As Florence’s Pitti takes the relay from London in the fashion calendar, Schön! takes a moment to look back over the four days of London Collections: Men. With a newly expanded schedule, the London menswear scene proved, once again, that, while its heritage in the field of sartorial excellence is unfaltering, an emerging generation of designers is also making its mark on the world’s fashion system. From Savile Row to MAN, the showcased designs were as rich as they were varied.
In true London form, the MAN showcase was rife with creative boundary-breaking, whether it be with a newcomer to the scene, Rory Parnell Mooney, or with the branded, logo and slogan heavy designs of Liam Hodges. Minimalist punk silhouettes – with volumes of cloth – had a slight Japanese feel in Rory Parnell Mooney’s collection, whilst Hodges paid tribute to the populations inhabiting London’s markets.
More dark forms were seen at Todd Lynn, where a 1990s punk revival was staged, to the sounds of a sulphurous Slaves soundtrack. Bowie met the rebellious crunch of the Sex Pistols, with dark tailored looks seen striding a close quarter stage in Victoria House’s basement.
Similarly sloganned pieces were seen at Christopher Shannon, where consumer culture was tackled head on, with overt references to an austere (you could almost say derelicte) political and economic climate. Brilliantly deconstructionist in his use of fashion as a vehicle of consumerism, Shannon proved satire and sartorial go hand in hand in more than one way.

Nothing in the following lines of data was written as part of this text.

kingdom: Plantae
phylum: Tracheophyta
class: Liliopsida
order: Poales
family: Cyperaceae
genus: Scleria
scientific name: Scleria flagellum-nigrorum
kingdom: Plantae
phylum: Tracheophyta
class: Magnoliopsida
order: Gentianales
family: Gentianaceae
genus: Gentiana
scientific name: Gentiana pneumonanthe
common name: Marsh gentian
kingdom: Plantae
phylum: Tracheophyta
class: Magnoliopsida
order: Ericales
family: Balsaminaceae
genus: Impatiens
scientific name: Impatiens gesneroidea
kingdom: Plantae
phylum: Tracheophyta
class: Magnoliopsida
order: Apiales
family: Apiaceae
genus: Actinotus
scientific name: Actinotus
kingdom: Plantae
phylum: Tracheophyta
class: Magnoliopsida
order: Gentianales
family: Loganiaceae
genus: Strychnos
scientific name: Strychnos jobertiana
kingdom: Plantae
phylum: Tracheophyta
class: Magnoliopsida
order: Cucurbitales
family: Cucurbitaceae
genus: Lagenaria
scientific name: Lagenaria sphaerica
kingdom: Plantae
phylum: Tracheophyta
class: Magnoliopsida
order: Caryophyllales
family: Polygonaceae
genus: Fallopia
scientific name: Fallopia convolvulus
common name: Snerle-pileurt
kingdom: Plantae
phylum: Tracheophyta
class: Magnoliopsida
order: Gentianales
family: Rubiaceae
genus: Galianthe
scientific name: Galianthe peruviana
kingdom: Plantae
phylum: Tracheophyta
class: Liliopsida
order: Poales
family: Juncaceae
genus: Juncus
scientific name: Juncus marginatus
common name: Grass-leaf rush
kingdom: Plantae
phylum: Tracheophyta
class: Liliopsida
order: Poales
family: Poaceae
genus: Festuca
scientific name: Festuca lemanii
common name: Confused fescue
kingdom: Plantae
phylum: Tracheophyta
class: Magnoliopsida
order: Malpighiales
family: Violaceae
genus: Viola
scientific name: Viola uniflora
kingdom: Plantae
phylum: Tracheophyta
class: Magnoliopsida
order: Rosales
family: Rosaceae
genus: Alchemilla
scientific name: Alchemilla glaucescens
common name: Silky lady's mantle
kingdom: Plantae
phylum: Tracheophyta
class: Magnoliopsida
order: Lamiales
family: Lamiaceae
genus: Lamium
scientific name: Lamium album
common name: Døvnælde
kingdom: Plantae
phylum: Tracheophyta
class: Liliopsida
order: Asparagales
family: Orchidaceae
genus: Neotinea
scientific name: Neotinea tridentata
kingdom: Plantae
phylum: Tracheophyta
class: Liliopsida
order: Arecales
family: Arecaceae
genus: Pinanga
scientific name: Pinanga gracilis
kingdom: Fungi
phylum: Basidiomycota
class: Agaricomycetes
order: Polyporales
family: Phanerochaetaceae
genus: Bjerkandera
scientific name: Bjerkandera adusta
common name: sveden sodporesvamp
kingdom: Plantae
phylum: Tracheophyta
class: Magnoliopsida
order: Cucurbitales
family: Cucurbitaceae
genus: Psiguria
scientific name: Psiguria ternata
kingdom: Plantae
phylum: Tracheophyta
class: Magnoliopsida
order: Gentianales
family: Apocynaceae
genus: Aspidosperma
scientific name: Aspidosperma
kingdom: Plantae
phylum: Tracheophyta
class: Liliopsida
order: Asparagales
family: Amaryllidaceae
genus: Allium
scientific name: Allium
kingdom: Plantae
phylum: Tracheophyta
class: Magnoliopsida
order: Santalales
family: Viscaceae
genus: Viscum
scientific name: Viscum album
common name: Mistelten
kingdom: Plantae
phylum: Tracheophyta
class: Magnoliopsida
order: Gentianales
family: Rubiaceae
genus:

Fabrics spoke volumes at the Lou Dalton show, where layer upon layer of wools, tartans and nylon delicately reworked the functional nature of traditional outerwear. Brilliant boiler suits were included, highlighting the workwear inspirations behind the textural games.
High-shine was on show at the Astrid Andersen show, where glossy fabrics met the Hagakure-inspired theme of the collection. With habitual flair, Andersen distorted urbanwear gender codes, with sporty pieces elongated to create sleek silhouettes.
A nostalgic collection for all things childhood was presented by design duo Agi & Sam, where bold, graphic colour blocks were complimented by some incredible lego face masks. The wonderfully haphazard construction of the pieces (perfectly monitored chaos, of course) was a poetic tribute to the playfulness of tender years.
Matthew Miller’s Resistant collection unpicked the very construction of the fabrics, with ripped, shredded and repaired pieces that showcased the fibres of the fire-resistant cloths. Attacking the very root of sartorial stuffiness – the cloth that weaves are made of – Miller presented a collection that subtly went against the very grain of the fashion system.
Christopher Raeburn took his audience on a nautical expedition – one that saw rubber pieces and a shark motif build a wayfaring leitmotif. Of particular genius were the inflatable gilets – a dangerous field to venture into, but that, reworked in true Raeburn manner, became an entirely new garment.
While the first two days of the collections may have been dark in terms of colour palettes, the wealth of fabrics and textiles on show brought texture into the spotlight. Black may be back en force, but we’re happy with that. The deconstructionist nature of the pieces showcased on the opening days of LC:M meant functionality took a back seat and experimentation came to the front line, once again.